Por mucho que el autor no quiera -o, mejor dicho, no hubiese querido- podremos hablar con quienquiera que queramos, siempre que queramos, todo lo que queramos. Podremos conversar todas las veces que queramos con Maquiavelo, podremos sentarnos a escuchar la cólera de los héroes de boca de Homero, o de la musa, como se prefiera. Es un egoísmo puro, que por otra parte nos satisface enormemente, nos da el poder de manejar a nuestro antojo las personalidades más eminentes de la historia.

Es así como podremos ir, como abejitas, libando del polen de muchas flores, para hacer la mejor miel que podamos. Nos subiremos (por seguir con tópicos) a hombros de gigantes, o a hombros de enanos, qué mas da, el caso es que aumentaremos nuestro horizonte, podremos ver más allá cada vez.

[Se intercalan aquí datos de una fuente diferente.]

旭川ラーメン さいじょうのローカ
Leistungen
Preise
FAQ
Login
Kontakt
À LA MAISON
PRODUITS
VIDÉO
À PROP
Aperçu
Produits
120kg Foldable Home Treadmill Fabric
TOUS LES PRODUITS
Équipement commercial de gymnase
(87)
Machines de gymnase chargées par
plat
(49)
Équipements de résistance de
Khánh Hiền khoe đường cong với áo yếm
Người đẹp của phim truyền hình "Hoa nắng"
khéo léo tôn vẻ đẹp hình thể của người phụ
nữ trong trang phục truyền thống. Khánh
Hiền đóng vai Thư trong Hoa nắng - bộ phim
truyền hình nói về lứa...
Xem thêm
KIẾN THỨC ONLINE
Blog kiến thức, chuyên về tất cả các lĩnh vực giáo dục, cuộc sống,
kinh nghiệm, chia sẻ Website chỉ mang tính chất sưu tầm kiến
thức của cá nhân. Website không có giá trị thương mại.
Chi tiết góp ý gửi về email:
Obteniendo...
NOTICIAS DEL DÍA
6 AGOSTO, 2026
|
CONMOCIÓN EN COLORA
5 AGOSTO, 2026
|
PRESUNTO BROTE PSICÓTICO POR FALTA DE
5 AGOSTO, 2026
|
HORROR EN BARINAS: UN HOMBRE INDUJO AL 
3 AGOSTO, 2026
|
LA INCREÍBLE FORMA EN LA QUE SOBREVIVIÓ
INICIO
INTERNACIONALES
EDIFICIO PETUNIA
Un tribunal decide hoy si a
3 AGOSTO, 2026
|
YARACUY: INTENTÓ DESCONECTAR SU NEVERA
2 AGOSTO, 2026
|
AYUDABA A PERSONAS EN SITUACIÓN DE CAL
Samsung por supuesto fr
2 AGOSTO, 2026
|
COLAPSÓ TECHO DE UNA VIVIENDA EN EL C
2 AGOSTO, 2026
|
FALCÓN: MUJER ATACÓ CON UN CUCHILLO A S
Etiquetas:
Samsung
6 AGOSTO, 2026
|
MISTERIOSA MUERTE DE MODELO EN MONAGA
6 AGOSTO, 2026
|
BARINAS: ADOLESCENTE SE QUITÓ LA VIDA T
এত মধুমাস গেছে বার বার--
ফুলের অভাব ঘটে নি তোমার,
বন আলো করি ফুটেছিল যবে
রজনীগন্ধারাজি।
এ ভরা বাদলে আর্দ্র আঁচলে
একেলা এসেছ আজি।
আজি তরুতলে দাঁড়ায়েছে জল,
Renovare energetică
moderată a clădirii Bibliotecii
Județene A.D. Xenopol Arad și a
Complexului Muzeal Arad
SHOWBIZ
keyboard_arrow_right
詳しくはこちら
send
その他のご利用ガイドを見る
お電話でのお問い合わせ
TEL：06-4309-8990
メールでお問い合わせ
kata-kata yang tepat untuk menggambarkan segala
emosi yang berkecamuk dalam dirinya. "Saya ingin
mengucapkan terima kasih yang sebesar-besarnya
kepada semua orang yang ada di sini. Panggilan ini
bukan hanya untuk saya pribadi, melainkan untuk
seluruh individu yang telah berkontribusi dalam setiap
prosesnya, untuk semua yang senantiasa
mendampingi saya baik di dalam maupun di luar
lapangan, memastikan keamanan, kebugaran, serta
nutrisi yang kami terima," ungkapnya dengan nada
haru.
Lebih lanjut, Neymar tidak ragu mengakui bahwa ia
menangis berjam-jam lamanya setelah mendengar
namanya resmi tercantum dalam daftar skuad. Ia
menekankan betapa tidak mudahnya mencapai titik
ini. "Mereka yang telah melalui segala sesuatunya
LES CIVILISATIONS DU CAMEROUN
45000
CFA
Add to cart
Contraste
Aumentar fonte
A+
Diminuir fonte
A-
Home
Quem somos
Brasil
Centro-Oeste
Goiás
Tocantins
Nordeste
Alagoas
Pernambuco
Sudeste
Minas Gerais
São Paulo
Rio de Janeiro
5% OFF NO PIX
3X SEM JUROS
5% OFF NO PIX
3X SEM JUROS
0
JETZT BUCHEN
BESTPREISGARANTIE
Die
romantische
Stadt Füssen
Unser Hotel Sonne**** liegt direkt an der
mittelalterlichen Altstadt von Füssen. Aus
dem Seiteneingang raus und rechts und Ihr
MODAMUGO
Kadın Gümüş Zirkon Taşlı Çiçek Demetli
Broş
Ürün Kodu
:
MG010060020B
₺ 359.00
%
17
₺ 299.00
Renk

¿No es algo maravilloso poder hablar con quien queramos, con doctos hijos de la Historia, cuando nosotros queramos? ¿No es increíble el saber que siempre tendremos con quien hablar? ¿No debiera esto desterrar el miedo a la soledad puesto que siempre tendremos una boca dispuesta a contar a nuestros ojos todo lo que escribió en su momento? ¿Y por si fuera poco, no es impresionante el poder pensar que poco a poco nos irán haciendo mejores, más ricos, más sabios?